次は相続法改正

私は、愛知県弁護士会で司法制度調査委員会という委員会に所属しています。

先日までは、民法(債権関係)の改正を取り扱っていましたが、これについては、2月に「民法(債権関係)の改正に関する要綱」が公表され、間もなく改正法案が通常国会に上程される予定ですので、作業は一段落しました。

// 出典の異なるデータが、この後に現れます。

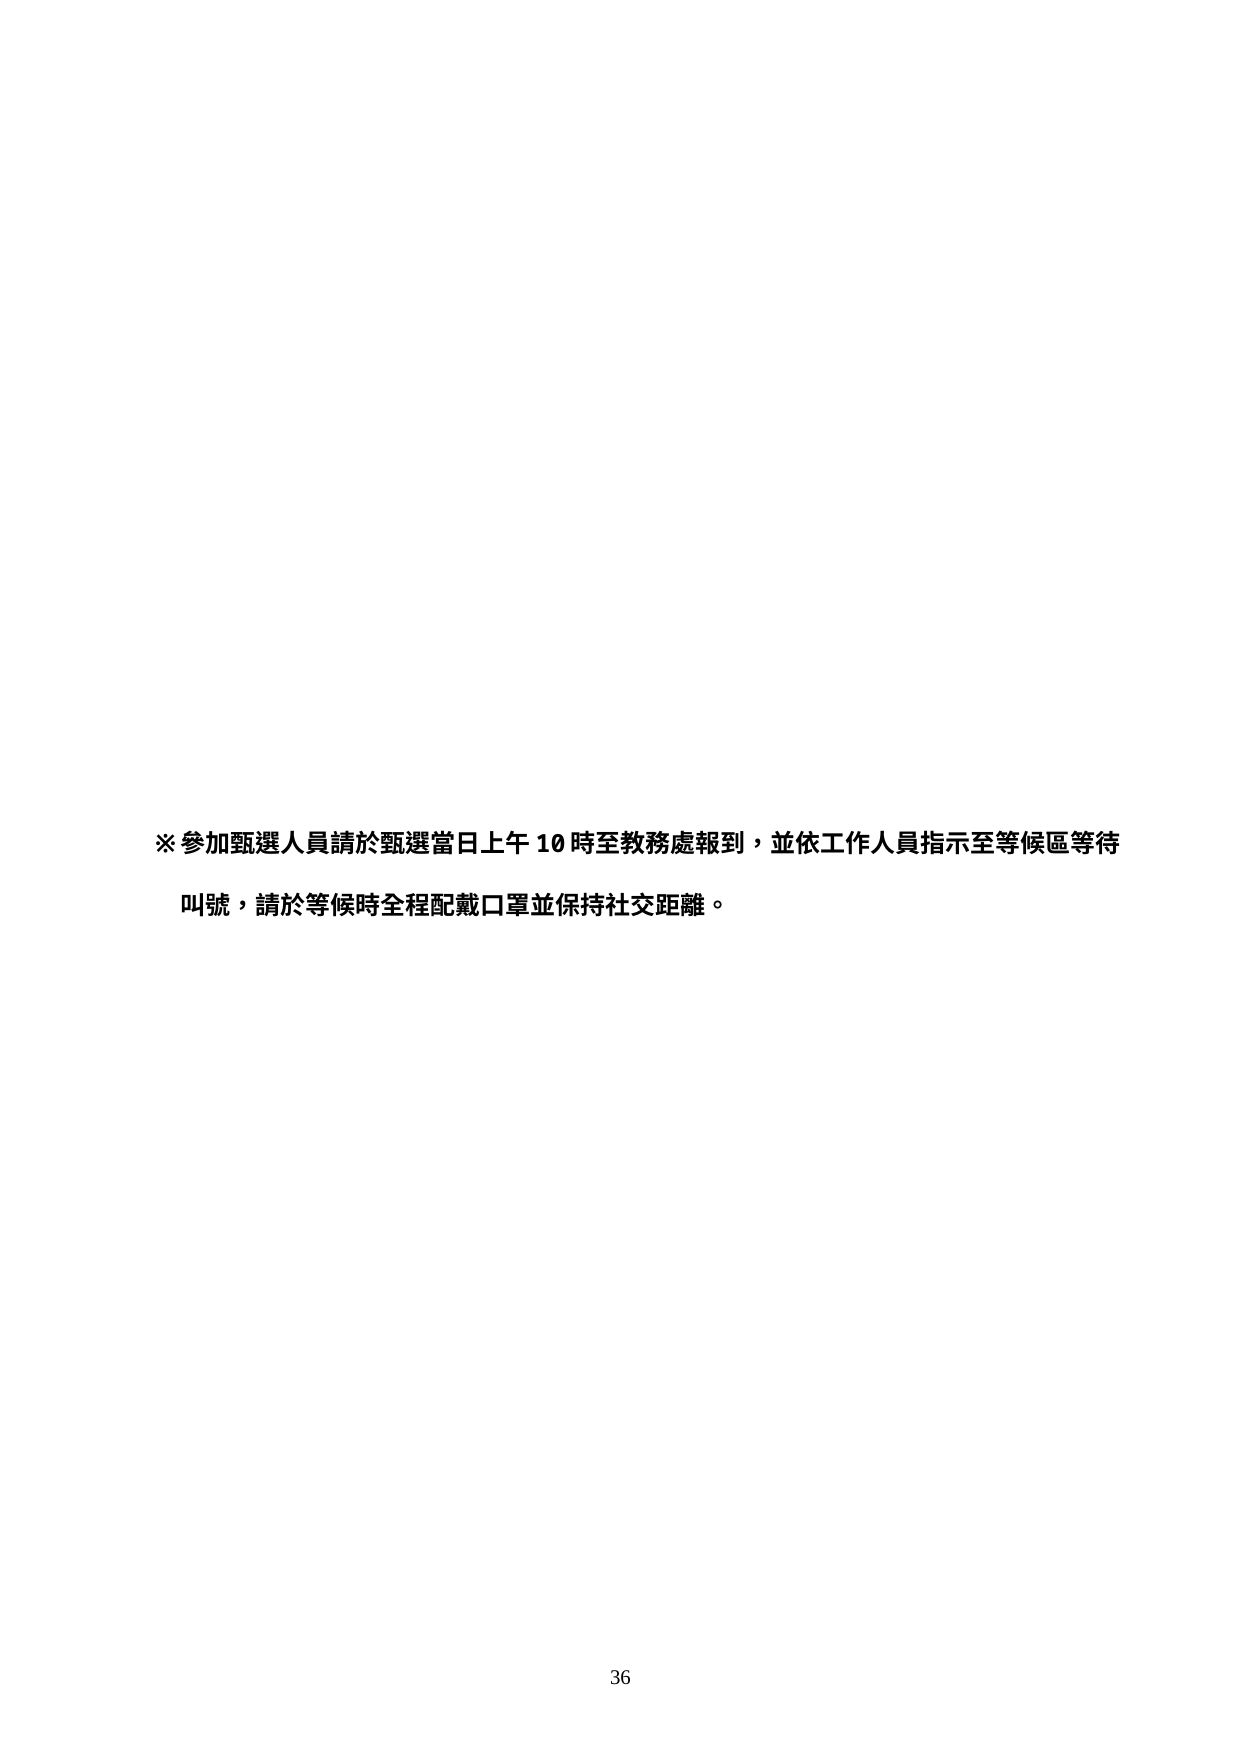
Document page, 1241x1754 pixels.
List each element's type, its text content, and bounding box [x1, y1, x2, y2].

text ※參加甄選人員請於甄選當日上午10時至教務處報到，並依工作人員指示至等候區等待叫號，請於等候時全程配戴口罩並保持社交距離。 [150, 800, 1134, 925]
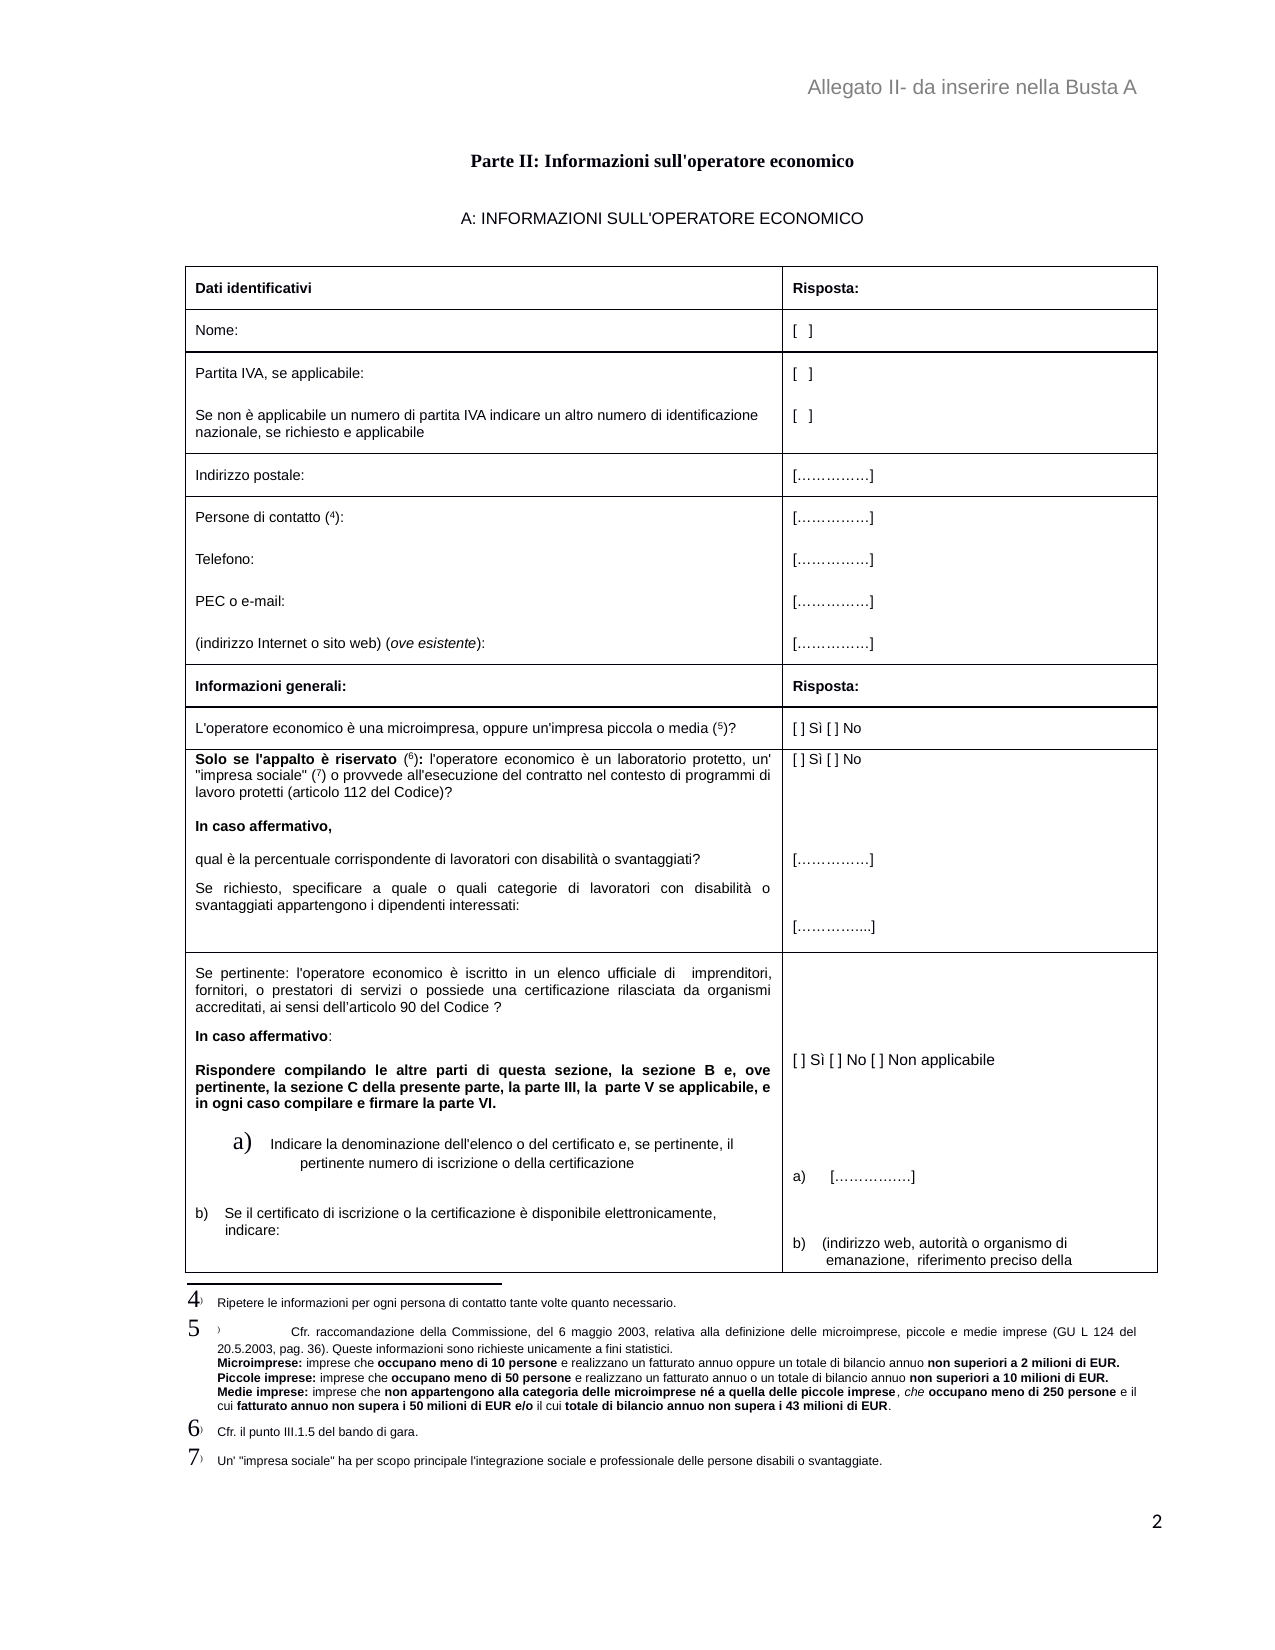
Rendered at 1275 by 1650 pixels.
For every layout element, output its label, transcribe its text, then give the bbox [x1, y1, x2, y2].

title A: Informazioni sull'operatore economico [187, 209, 1137, 228]
table_cell L'operatore economico è una microimpresa, oppure un'impresa piccola o media ()? [186, 708, 782, 749]
table_cell [……………] [……………] [……………] [……………] [783, 497, 1157, 664]
table_header Dati identificativi [186, 267, 782, 308]
table_cell [……………] [783, 454, 1157, 496]
table_cell Nome: [186, 310, 782, 351]
table_cell Informazioni generali: [186, 665, 782, 706]
table_cell [ ] [ ] [783, 353, 1157, 453]
table_cell [ ] Sì [ ] No [783, 708, 1157, 749]
table_cell Risposta: [783, 665, 1157, 706]
table_cell Indirizzo postale: [186, 454, 782, 496]
table_cell [ ] Sì [ ] No [ ] Non applicabile [………….…] b) (indirizzo web, autorità o organismo di emanazione, riferimento preciso della [783, 953, 1157, 1272]
table_cell Se pertinente: l'operatore economico è iscritto in un elenco ufficiale di imprenditori, fornitori, o prestatori di servizi o possiede una certificazione rilasciata da organismi accreditati, ai sensi dell’articolo 90 del Codice ? In caso affermativo: Rispondere compilando le altre parti di questa sezione, la sezione B e, ove pertinente, la sezione C della presente parte, la parte III, la parte V se applicabile, e in ogni caso compilare e firmare la parte VI. Indicare la denominazione dell'elenco o del certificato e, se pertinente, il pertinente numero di iscrizione o della certificazione b) Se il certificato di iscrizione o la certificazione è disponibile elettronicamente, indicare: c) Indicare i riferimenti in base ai quali è stata ottenuta l'iscrizione o la certificazione e, se pertinente, la classificazione ricevuta nell'elenco ufficiale (): d) L'iscrizione o la certificazione comprende tutti i criteri di selezione richiesti? In caso di risposta negativa alla lettera d): Inserire inoltre tutte le informazioni mancanti nella parte IV, sezione A, B, C, o D secondo il caso SOLO se richiesto dal pertinente avviso o bando o dai documenti di gara: e) L'operatore economico potrà fornire un certificato per quanto riguarda il pagamento dei contributi previdenziali e delle imposte, o fornire informazioni che permettano all'amministrazione aggiudicatrice o all'ente aggiudicatore di ottenere direttamente tale documento accedendo a una banca dati nazionale che sia disponibile gratuitamente in un qualunque Stato membro? Se la documentazione pertinente è disponibile elettronicamente, indicare: [186, 953, 782, 1272]
table_header Risposta: [783, 267, 1157, 308]
table_cell Solo se l'appalto è riservato (): l'operatore economico è un laboratorio protetto, un' "impresa sociale" () o provvede all'esecuzione del contratto nel contesto di programmi di lavoro protetti (articolo 112 del Codice)? In caso affermativo, qual è la percentuale corrispondente di lavoratori con disabilità o svantaggiati? Se richiesto, specificare a quale o quali categorie di lavoratori con disabilità o svantaggiati appartengono i dipendenti interessati: [186, 750, 782, 952]
table_cell [ ] [783, 310, 1157, 351]
table_cell Partita IVA, se applicabile: Se non è applicabile un numero di partita IVA indicare un altro numero di identificazione nazionale, se richiesto e applicabile [186, 353, 782, 453]
title Parte II: Informazioni sull'operatore economico [187, 150, 1137, 172]
table_cell Persone di contatto (): Telefono: PEC o e-mail: (indirizzo Internet o sito web) (ove esistente): [186, 497, 782, 664]
table_cell [ ] Sì [ ] No [……………] […………....] [783, 750, 1157, 952]
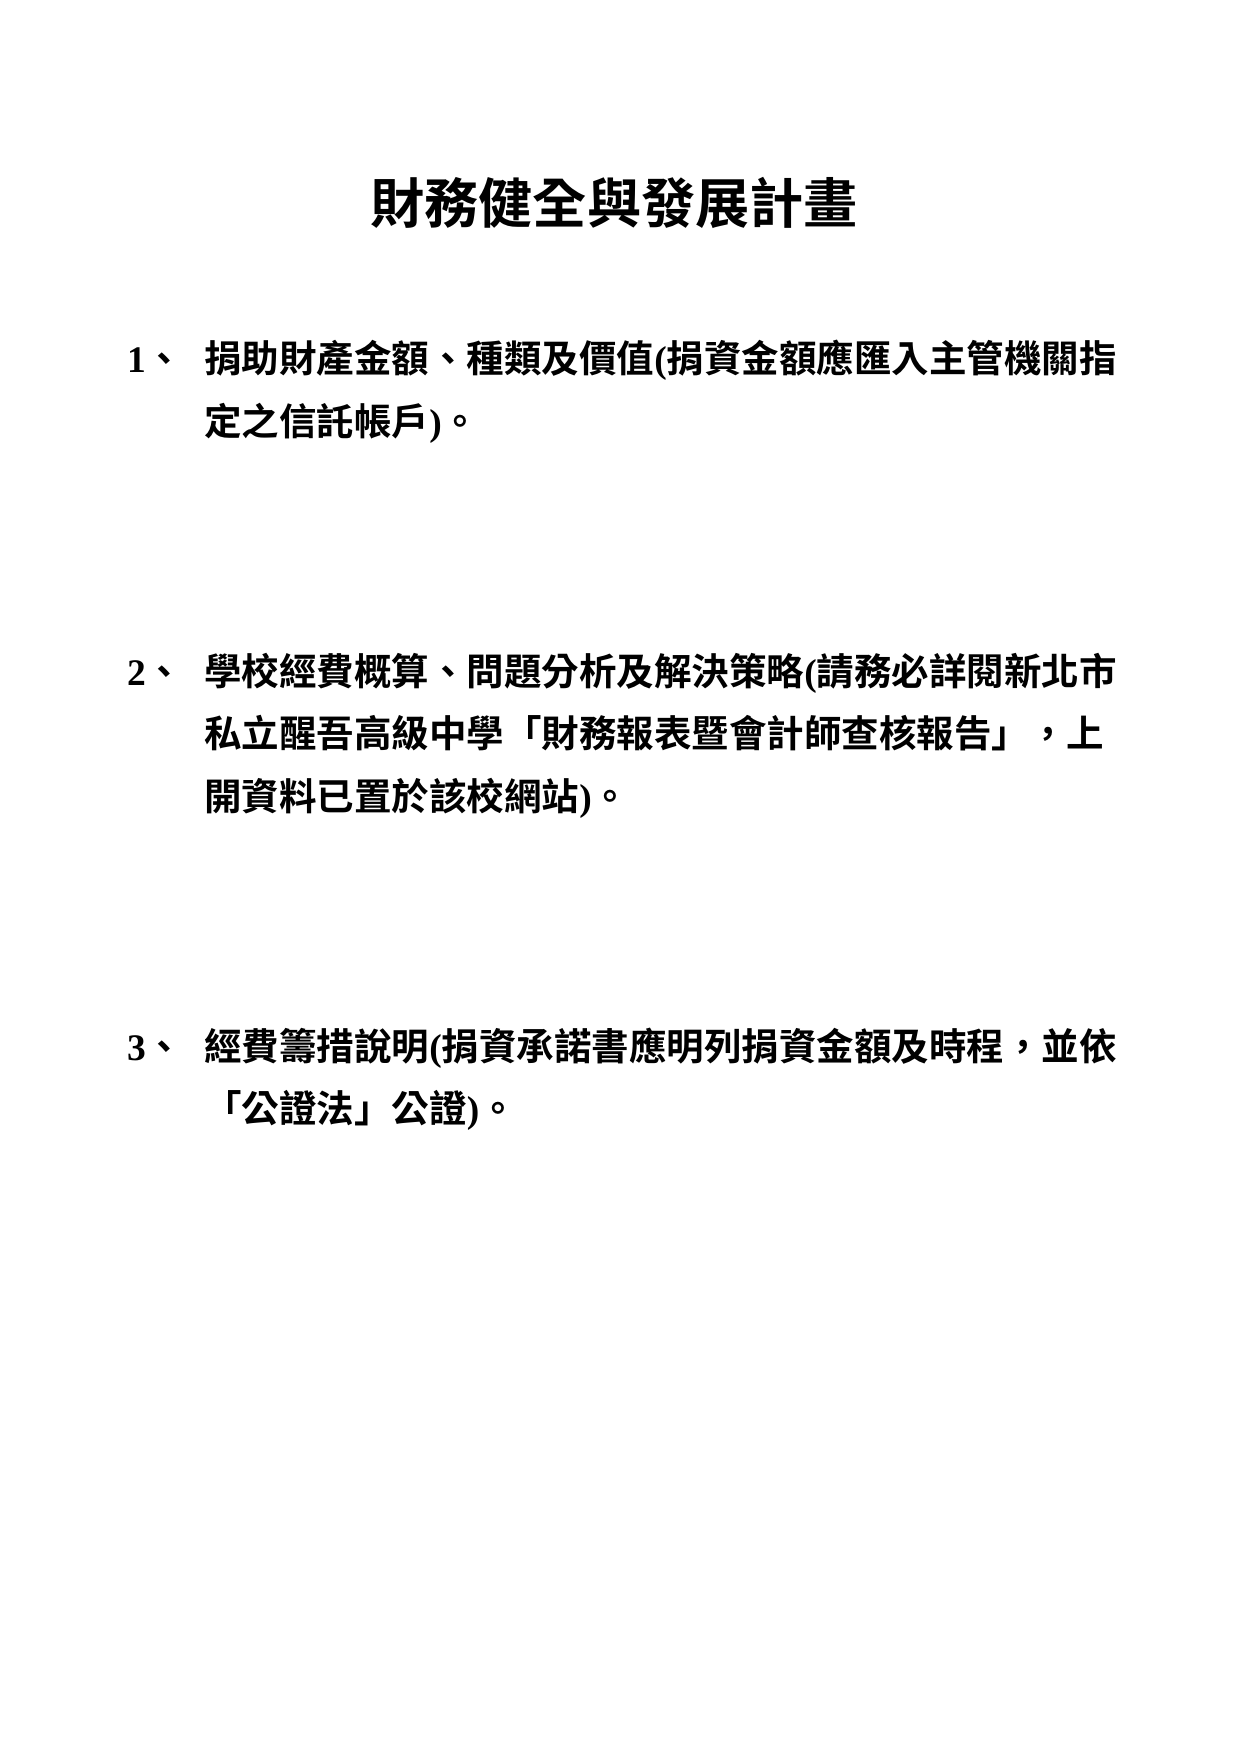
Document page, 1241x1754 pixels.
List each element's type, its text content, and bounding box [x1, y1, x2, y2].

債権法改正の次は、相続法改正の勉強になるのではないかと思います。

と言いますのは、法務大臣から、相続に関する規律を見直すことについて諮問がなされたからです(諮問第100号)。法制審議会第174回会議(平成27年2月24日)の議事録によれば、今後、法務省の法制審議会に民法(相続関係)部会が設置され、相続法改正についての審議が行われることになりました。

具体的な内容はまだ分かりませんが、同じく、法務省の相続法制検討チーム(平成26年1月~平成27年1月)が作成した報告書には、「被相続人の配偶者の居住権を法律上保護するための措置」、「配偶者の貢献に応じた遺産の分割等を実現するための措置」、「寄与分制度の見直し」、「遺留分制度の見直し」の4つの事項が検討内容としてまとめられています。詳細については、また後日ご紹介するとして、かなり踏み込んだ内容であるという印象を受けました。

相続法の改正は、債権法と同様、一般の方にも大きな影響を及ぼす分野ですから、今後の動向に注目したいです。

【諮問第100号】
高齢化社会の進展や家族の在り方に関する国民意識の変化等の社会情勢に鑑み、配偶者の死亡により残された他方配偶者の生活への配慮等の観点から、相続に関する規律を見直す必要があると思われるので、その要綱を示されたい。